Since we are guaranteed that the first element of each row is the item name, we're not really interested in zipping that one up:

In [22]:
for row in data:
    widget_name = row[0]
    remaining = zip(schema[1:], row[1:])
    print(widget_name, list(remaining))

item1 [('num_sold', 10), ('unit_price', 100.0)]
item2 [('num_sold', 5), ('unit_price', 25.0)]
item3 [('num_sold', 100), ('unit_price', 0.25)]

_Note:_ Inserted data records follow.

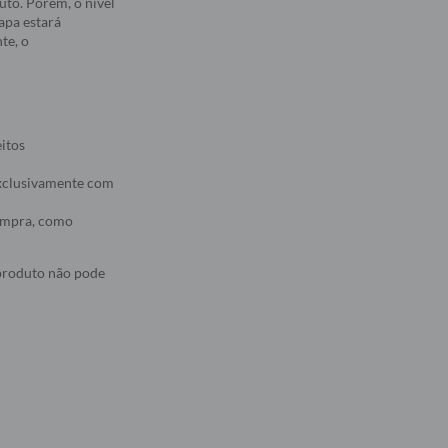
to. Porém, o nível
apa estará
te, o
eitos
 exclusivamente com
compra, como
 produto não pode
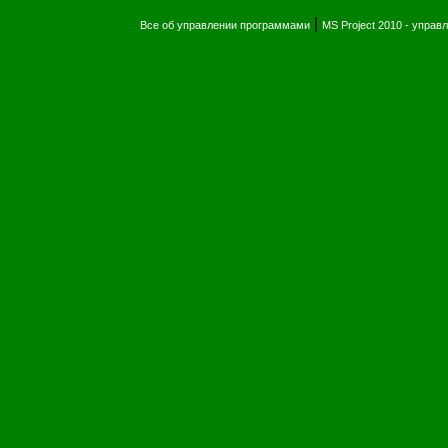
|
Все об управлении программами
MS Project 2010 - упра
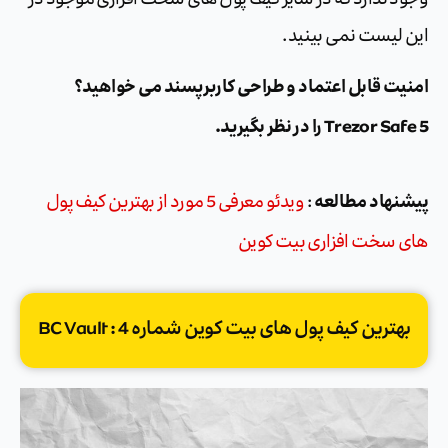
این لیست نمی بینید.
امنیت قابل اعتماد و طراحی کاربرپسند می خواهید؟
Trezor Safe 5 را در نظر بگیرید.
پیشنهاد مطالعه
:
ویدئو معرفی 5 مورد از بهترین کیف پول
های سخت افزاری بیت کوین
بهترین کیف پول های بیت کوین شماره 4 : BC Vault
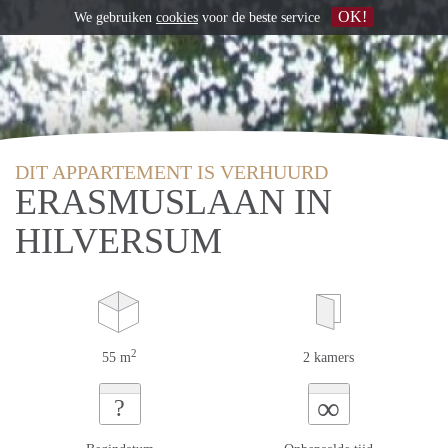
OK!
We gebruiken
cookies
voor de beste service
DIT APPARTEMENT IS VERHUURD
ERASMUSLAAN IN
HILVERSUM
2
55 m
2 kamers
∞
?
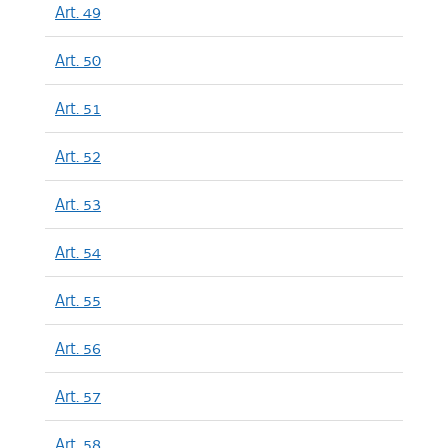
Art. 49
Art. 50
Art. 51
Art. 52
Art. 53
Art. 54
Art. 55
Art. 56
Art. 57
Art. 58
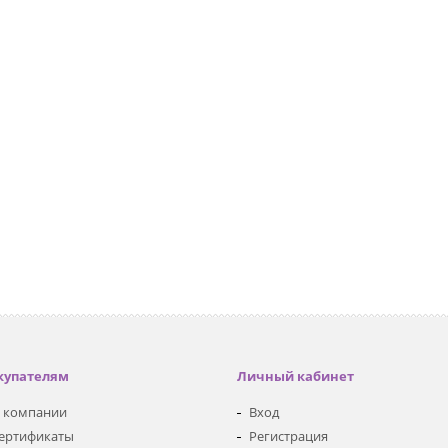
купателям
Личный кабинет
 компании
Вход
ертификаты
Регистрация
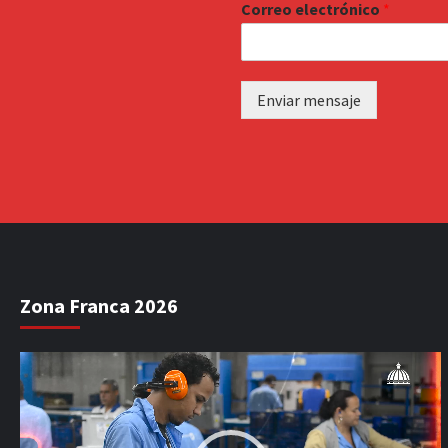
Correo electrónico
*
Enviar mensaje
Zona Franca 2026
Reproductor
de
vídeo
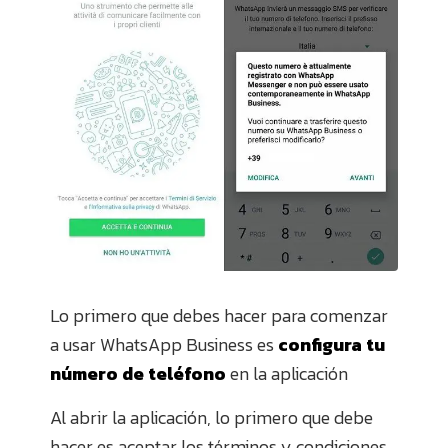
Lo primero que debes hacer para comenzar
a usar WhatsApp Business es
configura tu
número de teléfono
en la aplicación
Al abrir la aplicación, lo primero que debe
hacer es aceptar los términos y condiciones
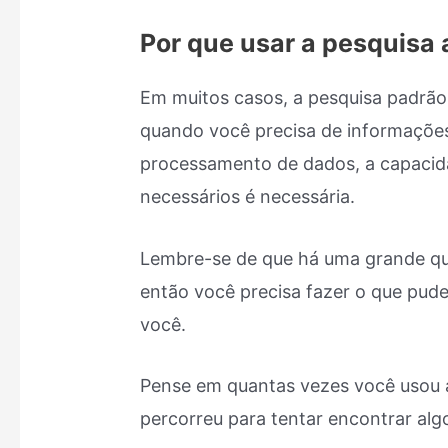
Por que usar a pesquisa
Em muitos casos, a pesquisa padrão
quando você precisa de informações
processamento de dados, a capacida
necessários é necessária.
Lembre-se de que há uma grande qu
então você precisa fazer o que pude
você.
Pense em quantas vezes você usou a
percorreu para tentar encontrar al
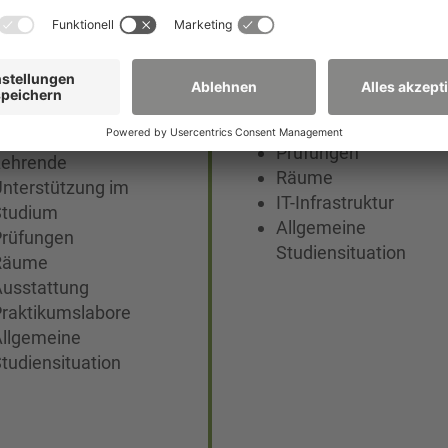
udierendenur
Studierendenu
le
teile duales
Studium
Lehrangebot
etreuung durch
Prüfungen
Lehrende
Räume
nterstützung im
IT-Infrastruktur
Studium
Allgemeine
Prüfungen
Studiensituation
Räume
Ausstattung
raktikumslabore
Allgemeine
tudiensituation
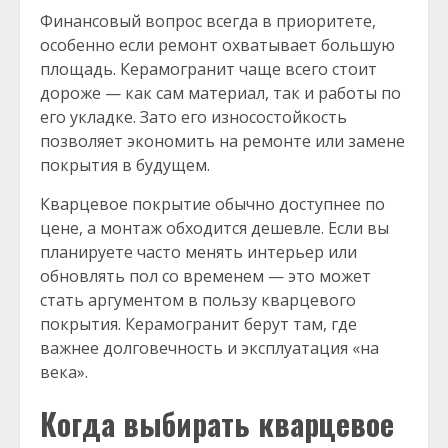
Финансовый вопрос всегда в приоритете,
особенно если ремонт охватывает большую
площадь. Керамогранит чаще всего стоит
дороже — как сам материал, так и работы по
его укладке. Зато его износостойкость
позволяет экономить на ремонте или замене
покрытия в будущем.
Кварцевое покрытие обычно доступнее по
цене, а монтаж обходится дешевле. Если вы
планируете часто менять интерьер или
обновлять пол со временем — это может
стать аргументом в пользу кварцевого
покрытия. Керамогранит берут там, где
важнее долговечность и эксплуатация «на
века».
Когда выбирать кварцевое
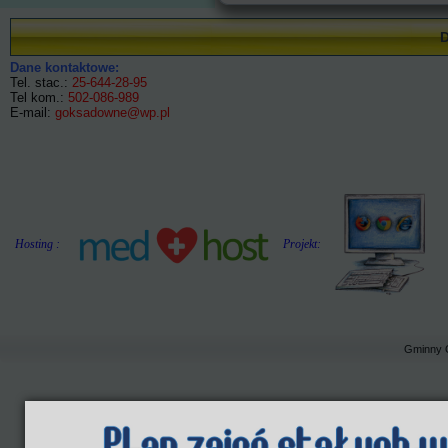
Dane kontaktowe:
Tel. stac.:
25-644-28-95
Tel kom.:
502-086-989
E-mail:
goksadowne@wp.pl
Hosting :
Projekt:
Gminny 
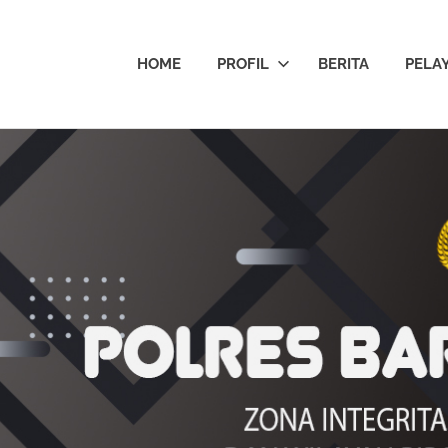
HOME
PROFIL
BERITA
PELA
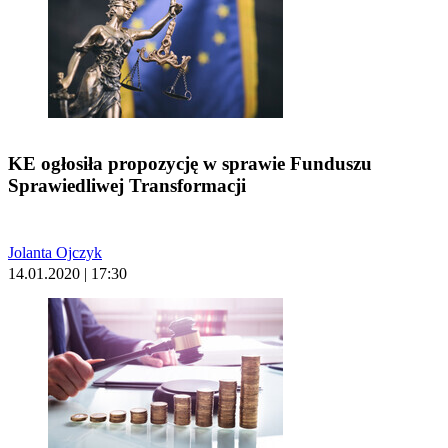
KE ogłosiła propozycję w sprawie Funduszu
Sprawiedliwej Transformacji
Jolanta Ojczyk
14.01.2020 | 17:30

Let's make the items in that zip into a dictionary:

In [23]:
for row in data:
    widget_name = row[0]
    sub_dict = dict(zip(schema[1:], row[1:]))
    print(widget_name, sub_dict)

item1 {'num_sold': 10, 'unit_price': 100.0}
item2 {'num_sold': 5, 'unit_price': 25.0}
item3 {'num_sold': 100, 'unit_price': 0.25}


So now we are ready to actually populate a dictionary, starting with an empty one, and adding each `widget_name` as a key, with the remaining values transformed into a dictionary (again all based on the `schema` and `data` which may change over time):

In [24]:
data_dict = {}
for row in data:
    widget_name = row[0]
    sub_dict = dict(zip(schema[1:], row[1:]))
    data_dict[widget_name] = sub_dict
print(data_dict)

{'item1': {'num_sold': 10, 'unit_price': 100.0}, 'item2': {'num_sold': 5, 'unit_price': 25.0}, 'item3': {'num_sold': 100, 'unit_price': 0.25}}


Of course, we can simplify this by not using temporary variables for `widget_name` and `sub_dict`:

In [25]:
data_dict = {}
for row in data:
    data_dict[row[0]] = dict(zip(schema[1:], row[1:]))
print(data_dict)

{'item1': {'num_sold': 10, 'unit_price': 100.0}, 'item2': {'num_sold': 5, 'unit_price': 25.0}, 'item3': {'num_sold': 100, 'unit_price': 0.25}}


And you should realize that we can actually use a dictionary comprehension for this!

In [26]:
data_dict = {row[0]: dict(zip(schema[1:], row[1:])) for row in data}
print(data_dict)

{'item1': {'num_sold': 10, 'unit_price': 100.0}, 'item2': {'num_sold': 5, 'unit_price': 25.0}, 'item3': {'num_sold': 100, 'unit_price': 0.25}}


There is a "pretty-printing" function available in Python that can print this dictionary in a more human-readable format:

In [27]:
from pprint import pprint

In [28]:
pprint(data_dict)

{'item1': {'num_sold': 10, 'unit_price': 100.0},
 'item2': {'num_sold': 5, 'unit_price': 25.0},
 'item3': {'num_sold': 100, 'unit_price': 0.25}}


So the nice thing about our solution is that it is extensible in that if the data (and the corresponding schema) changes, we can still handle it with no code changes except for updating the schema:

In [29]:
data = [
    ('item1', 'manuf-1', 10, 100.0, 0.2),
    ('item2', 'manuf-2', 5, 25.0, 0),
    ('item3', 'manuf-3', 100, 0.25, 0.025)
]

In [30]:
schema = ('widget', 'manufacturer', 'num_sold', 'unit_price', 'discount')

In [31]:
data_dict = {row[0]: dict(zip(schema[1:], row[1:])) for row in data}

In [32]:
pprint(data_dict)

{'item1': {'discount': 0.2,
           'manufacturer': 'manuf-1',
           'num_sold': 10,
           'unit_price': 100.0},
 'item2': {'discount': 0,
           'manufacturer': 'manuf-2',
           'num_sold': 5,
           'unit_price': 25.0},
 'item3': {'discount': 0.025,
           'manufacturer': 'manuf-3',
           'num_sold': 100,
           'unit_price': 0.25}}


As you can see our code was able to handle the new schema with no code changes.